A pilot by definition operates controls.


He must mean this kind of pilot:

2.
a television program made to test audience reaction with a view to the production of a series.


Largo

Sport climber
The Big Wide Open Face
Topic Author's Reply - Sep 27, 2018 - 10:21am PT
Until Philosophy incorporates Biology its just bullsh#t.


Philosophy, by definition, is ... the study of the fundamental nature of knowledge, reality, and existence, especially when considered as an academic discipline.

Generally speaking, philosophy is the attempt to cut through the bullshit and clarify what someone is actually saying, so far as the drift can be articulated.

IME, a riff like the quote about is usually the result of someone reading something that threatened their first assumptions, perhaps in this case, the philosophical belief that biology is the royal road to understanding "the fundamental nature of knowledge, reality, and existence."

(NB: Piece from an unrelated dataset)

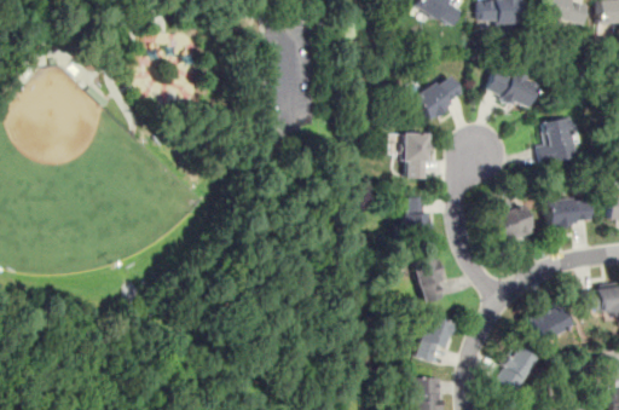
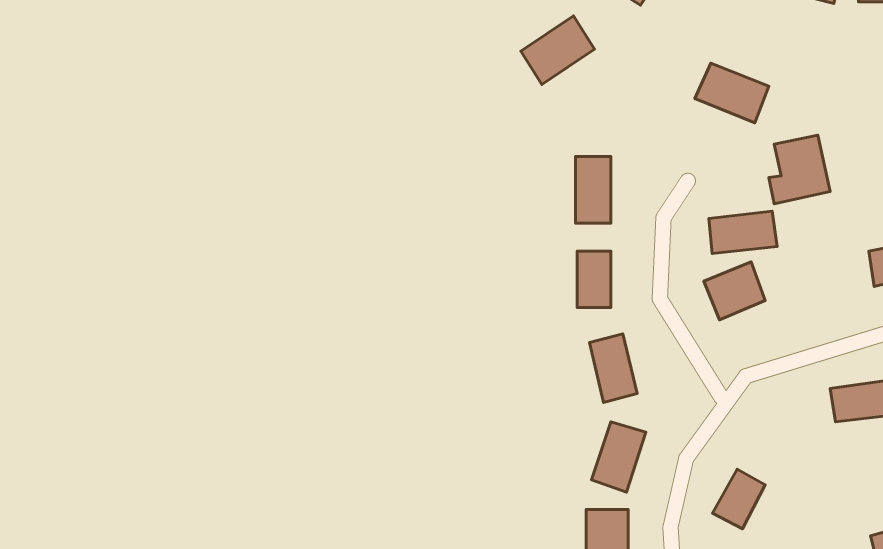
building: [415,73,465,120] -> [521,16,595,84]
building: [548,198,595,227] -> [709,211,777,254]
building: [530,302,574,345] -> none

Another point worth making is that to most academic philosophers these days, many are well steeped in biology, and the basic tenets are not lost on the others. A more fruitful question might be: What do you believe, biologically speaking, is not getting attention in the mind discussion, and what, specifically, do you believe is lost on philosophers?



yanqui

climber
Balcarce, Argentina
Sep 27, 2018 - 10:43am PT
What did René Descartes say?

I was too lazy to search Newton's work. A quick online search of Descartes' manuscripts found references to clocks, used as an analogy for the "clocklike" nature of the physical world, in the Meditations, The Discourse on Method and the Principles. Of course, Descartes didn't think the (human) mind was anything like a clock, as he made quite clear with his last reference to clocks in the Discourse:


"It is another remarkable fact that although many animals show more skill than we do in some of their actions, yet the same animals show no skill at all in plenty of others; so what they do better doesn’t prove that they have minds, for if it did, they would have better minds than any of us and would out-perform us in everything. It shows rather that they don’t have minds at all, and that it is nature that acts in them according to the disposition of their organs. Similarly, we, with all our skill can’t count the hours and measure time as accurately as a clock consisting only of wheels and springs! I went on to describe the rational soul, and showed that, unlike the other things of which I had spoken, it can’t be derived from the powers of matter, but must be specially created ·as a sheer addition to the human body·"


A little historical perspective, straight from the horse's mouth (Yes, I referred to Descartes as "the horse").